KIM ADDONIZIO
The Numbers
How many nights have I lain here like this, feverish with plans, with fears, with the last sentence someone spoke, still trying to finish a conversation already over? How many nights were wasted in not sleeping, how many in sleep—I don’t know how many hungers there are, how much radiance or salt, how many times the world breaks apart, disintegrates to nothing and starts up again in the course of an ordinary hour.
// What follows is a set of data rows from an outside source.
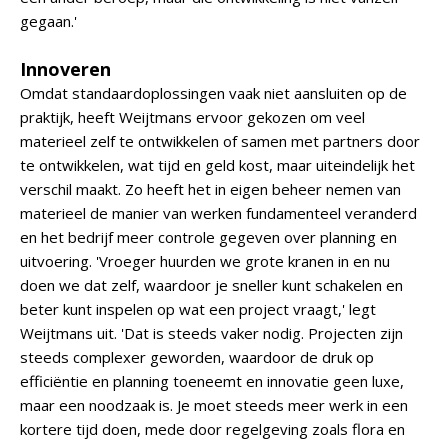
gegaan.'
Innoveren
Omdat standaardoplossingen vaak niet aansluiten op de
praktijk, heeft Weijtmans ervoor gekozen om veel
materieel zelf te ontwikkelen of samen met partners door
te ontwikkelen, wat tijd en geld kost, maar uiteindelijk het
verschil maakt. Zo heeft het in eigen beheer nemen van
materieel de manier van werken fundamenteel veranderd
en het bedrijf meer controle gegeven over planning en
uitvoering. 'Vroeger huurden we grote kranen in en nu
doen we dat zelf, waardoor je sneller kunt schakelen en
beter kunt inspelen op wat een project vraagt,' legt
Weijtmans uit. 'Dat is steeds vaker nodig. Projecten zijn
steeds complexer geworden, waardoor de druk op
efficiëntie en planning toeneemt en innovatie geen luxe,
maar een noodzaak is. Je moet steeds meer werk in een
kortere tijd doen, mede door regelgeving zoals flora en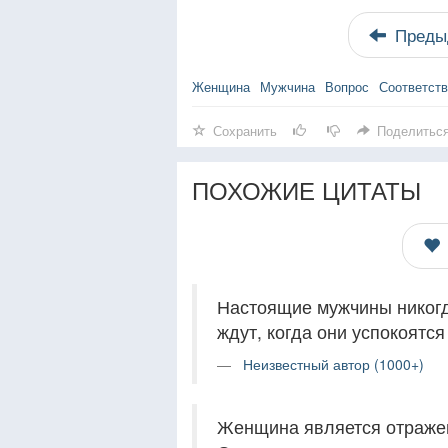
Преды
Женщина
Мужчина
Вопрос
Соответст
Сохранить
Поделитьс
ПОХОЖИЕ ЦИТАТЫ
Настоящие мужчины никогд
ждут, когда они успокоятс
Неизвестный автор (1000+)
Женщина является отраже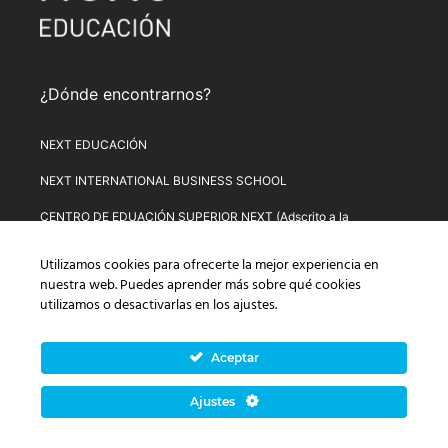
¿Dónde encontrarnos?
NEXT EDUCACIÓN
NEXT INTERNATIONAL BUSINESS SCHOOL
CENTRO DE EDUACIÓN SUPERIOR NEXT (Adscrito a la
Universitat de Lleida)
Utilizamos cookies para ofrecerte la mejor experiencia en
PLATAFORMA DE FORMACIÓN NEXT
nuestra web. Puedes aprender más sobre qué cookies
utilizamos o desactivarlas en los
ajustes
.
Aviso Legal
–
Política de Privacidad
–
Términos y condiciones de
compra
–
Política de Precios
–
Normativa de Next Educación
–
Formulario de Desistimiento
Aceptar
© Copyright 2026 Next Educación, S.L. | CIF: B-67803114 |
Ajustes
Todos los derechos reservados | C/ Alsasua, 16. 28023
Madrid, España (UE).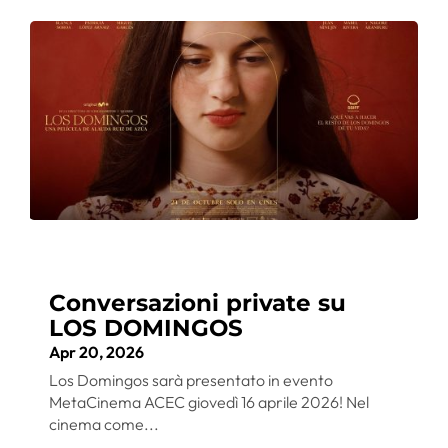
Conversazioni private su
LOS DOMINGOS
Apr 20, 2026
Los Domingos sarà presentato in evento
MetaCinema ACEC giovedì 16 aprile 2026! Nel
cinema come...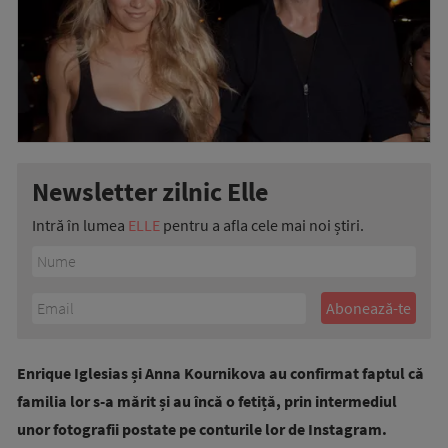
Newsletter zilnic Elle
Intră în lumea
ELLE
pentru a afla cele mai noi știri.
Enrique Iglesias și Anna Kournikova au confirmat faptul că
familia lor s-a mărit și au încă o fetiță, prin intermediul
unor fotografii postate pe conturile lor de Instagram.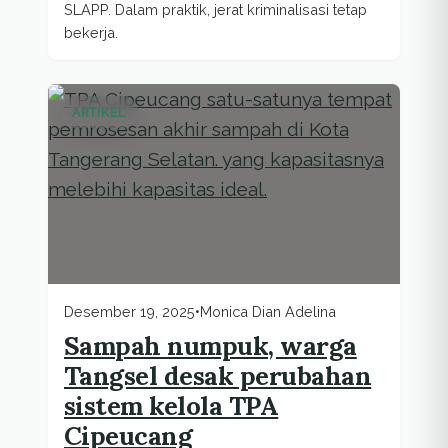
SLAPP. Dalam praktik, jerat kriminalisasi tetap
bekerja.
ARTIKEL
Desember 19, 2025
•
Monica Dian Adelina
Sampah numpuk, warga
Tangsel desak perubahan
sistem kelola TPA
Cipeucang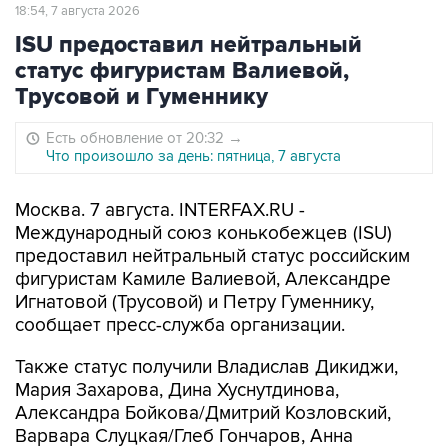
18:54, 7 августа 2026
ISU предоставил нейтральный
статус фигуристам Валиевой,
Трусовой и Гуменнику
Есть обновление от 20:32
→
Что произошло за день: пятница, 7 августа
Москва. 7 августа. INTERFAX.RU -
Международный союз конькобежцев (ISU)
предоставил нейтральный статус российским
фигуристам Камиле Валиевой, Александре
Игнатовой (Трусовой) и Петру Гуменнику,
сообщает пресс-служба организации.
Также статус получили Владислав Дикиджи,
Мария Захарова, Дина Хуснутдинова,
Александра Бойкова/Дмитрий Козловский,
Варвара Слуцкая/Глеб Гончаров, Анна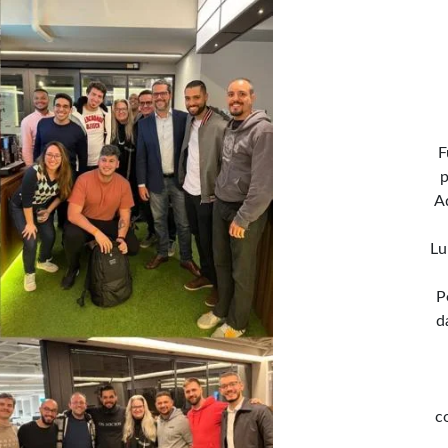
F
p
A
Lu
P
d
c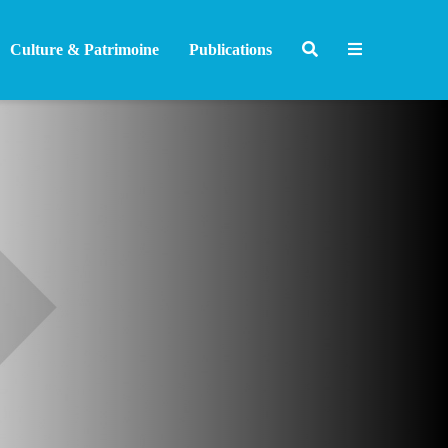
Culture & Patrimoine
Publications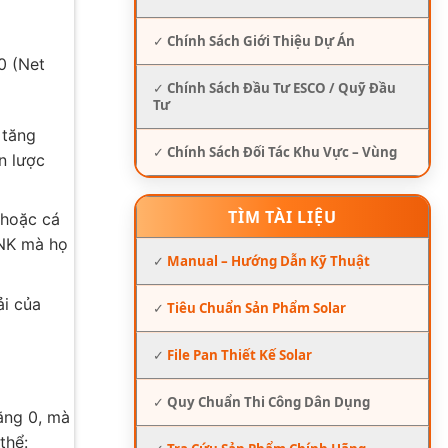
✓
Chính Sách Giới Thiệu Dự Án
0 (Net
✓
Chính Sách Đầu Tư ESCO / Quỹ Đầu
Tư
 tăng
✓
Chính Sách Đối Tác Khu Vực – Vùng
n lược
TÌM TÀI LIỆU
 hoặc cá
KNK mà họ
✓
Manual – Hướng Dẫn Kỹ Thuật
ải của
✓
Tiêu Chuẩn Sản Phẩm Solar
✓
File Pan Thiết Kế Solar
✓
Quy Chuẩn Thi Công Dân Dụng
ằng 0, mà
thể: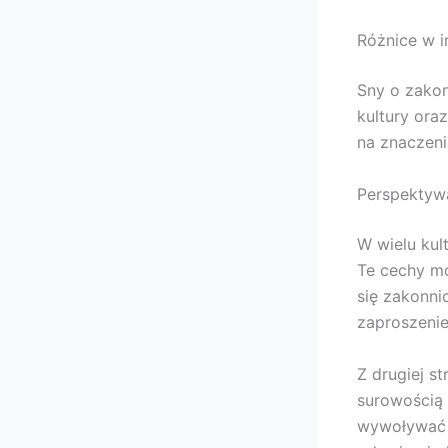
Różnice w i
Sny o zakon
kultury ora
na znaczenie
Perspektyw
W wielu kul
Te cechy mo
się zakonni
zaproszenie
Z drugiej s
surowością 
wywoływać u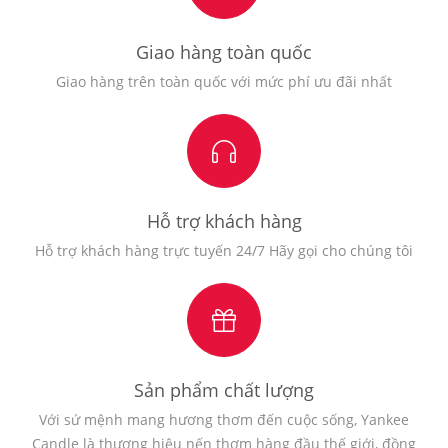
Giao hàng toàn quốc
Giao hàng trên toàn quốc với mức phí ưu đãi nhất
Hỗ trợ khách hàng
Hỗ trợ khách hàng trực tuyến 24/7 Hãy gọi cho chúng tôi
Sản phẩm chất lượng
Với sứ mệnh mang hương thơm đến cuộc sống, Yankee
Candle là thương hiệu nến thơm hàng đầu thế giới, đồng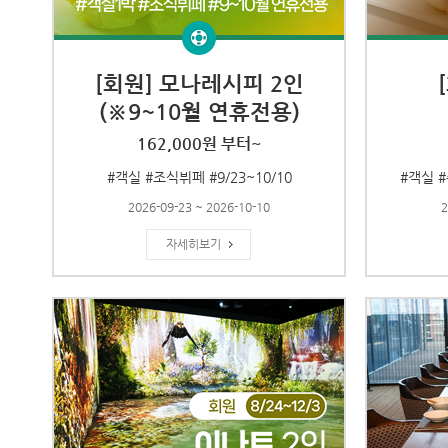
[회원] 모나레시피 2인
(※9~10월 연휴전용)
162,000원 부터~
#객실 #조식뷔페 #9/23~10/10
#객실 #
2026-09-23 ~ 2026-10-10
2
자세히보기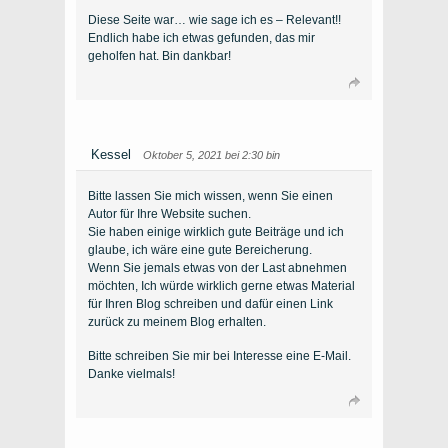
Diese Seite war… wie sage ich es – Relevant!!
Endlich habe ich etwas gefunden, das mir
geholfen hat. Bin dankbar!
Kessel
Oktober 5, 2021 bei 2:30 bin
Bitte lassen Sie mich wissen, wenn Sie einen
Autor für Ihre Website suchen.
Sie haben einige wirklich gute Beiträge und ich
glaube, ich wäre eine gute Bereicherung.
Wenn Sie jemals etwas von der Last abnehmen
möchten, Ich würde wirklich gerne etwas Material
für Ihren Blog schreiben und dafür einen Link
zurück zu meinem Blog erhalten.
Bitte schreiben Sie mir bei Interesse eine E-Mail.
Danke vielmals!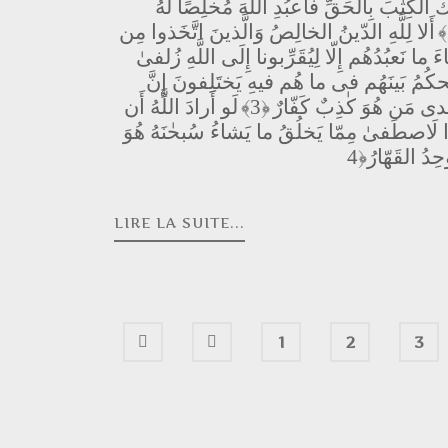
يكَ الكِتٰبَ بِالحَقِّ فَاعبُدِ اللَّهَ مُخلِصًا لَهُ
أَلا لِلَّهِ الدّينُ الخالِصُ وَالَّذينَ اتَّخَذوا مِن
اءَ ما نَعبُدُهُم إِلّا لِيُقَرِّبونا إِلَى اللَّهِ زُلفىٰ
َ يَحكُمُ بَينَهُم فى ما هُم فيهِ يَختَلِفونَ إِنَّ
يَهدى مَن هُوَ كٰذِبٌ كَفّارٌ
﴿3﴾
لَو أَرادَ اللَّهُ أَن
لَدًا لَاصطَفىٰ مِمّا يَخلُقُ ما يَشاءُ سُبحٰنَهُ هُوَ
ٰحِدُ القَهّارُ
LIRE LA SUITE...
1
2
3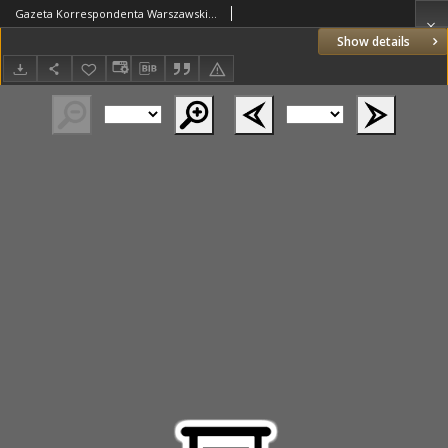
Gazeta Korrespondenta Warszawskiego i Zagranicznego. 1801 nr45
Show details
I don’t know how God can bear seeing everything at once: the falling bodies, the monuments and burnings, the lovers pacing the floors of how many locked hearts. I want to close my eyes and find a quiet field in fog, a few sheep moving toward a fence. I want to count them, I want them to end. I don’t want to wonder how many people are sitting in restaurants about to close down, which of them will wander the sidewalks all night while the pies revolve in the refrigerated dark. How many days are left of my life, how much does it matter if I manage to say one true thing about it—how often have I tried, how often failed and fallen into depression? The field is wet, each grassblade gleaming with its own particularity, even here, so that I can’t help asking again, the white sky filling with footprints, bricks, with mutterings over rosaries, with hands that pass over flames before covering the eyes. I’m tired, I want to rest now. I want to kiss the body of my lover, the one mouth, the simple name without a shadow. Let me go. How many prayers are there tonight, how many of us must stay awake and listen?